Data below:

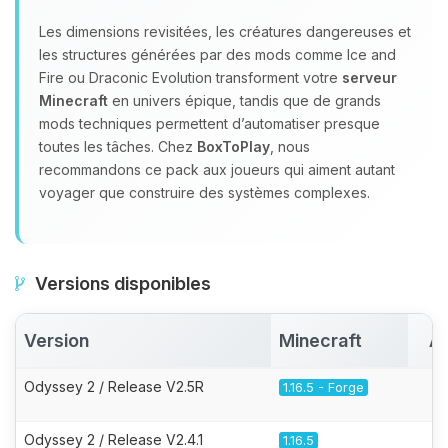
Les dimensions revisitées, les créatures dangereuses et
les structures générées par des mods comme Ice and
Fire ou Draconic Evolution transforment votre
serveur
Minecraft
en univers épique, tandis que de grands
mods techniques permettent d’automatiser presque
toutes les tâches. Chez
BoxToPlay
, nous
recommandons ce pack aux joueurs qui aiment autant
voyager que construire des systèmes complexes.
Versions disponibles
Version
Minecraft
Ac
Odyssey 2 / Release V2.5R
1.16.5 - Forge
Odyssey 2 / Release V2.4.1
1.16.5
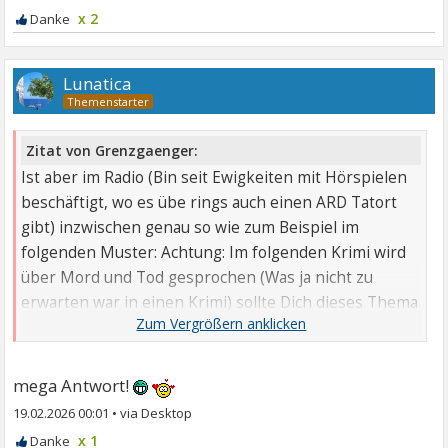
x 2
Lunatica
Zitat von Grenzgaenger:
Ist aber im Radio (Bin seit Ewigkeiten mit Hörspielen
beschäftigt, wo es übe rings auch einen ARD Tatort
gibt) inzwischen genau so wie zum Beispiel im
folgenden Muster: Achtung: Im folgenden Krimi wird
über Mord und Tod gesprochen (Was ja nicht zu
erwarten war in einen Krimi) sollte Dich dieses Thema
belasten, ...
mega Antwort!
19.02.2026 00:01
•
x 1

End of Data.

Request: Can you transcribe all of the lines above word for word, leaving out the pictures?

Expected answer:
Les dimensions revisitées, les créatures dangereuses et
les structures générées par des mods comme Ice and
Fire ou Draconic Evolution transforment votre
serveur
Minecraft
en univers épique, tandis que de grands
mods techniques permettent d’automatiser presque
toutes les tâches. Chez
BoxToPlay
, nous
recommandons ce pack aux joueurs qui aiment autant
voyager que construire des systèmes complexes.
Versions disponibles
Version
Minecraft
Ac
Odyssey 2 / Release V2.5R
1.16.5 - Forge
Odyssey 2 / Release V2.4.1
1.16.5
x 2
Lunatica
Zitat von Grenzgaenger:
Ist aber im Radio (Bin seit Ewigkeiten mit Hörspielen
beschäftigt, wo es übe rings auch einen ARD Tatort
gibt) inzwischen genau so wie zum Beispiel im
folgenden Muster: Achtung: Im folgenden Krimi wird
über Mord und Tod gesprochen (Was ja nicht zu
erwarten war in einen Krimi) sollte Dich dieses Thema
belasten, ...
mega Antwort!
19.02.2026 00:01
•
x 1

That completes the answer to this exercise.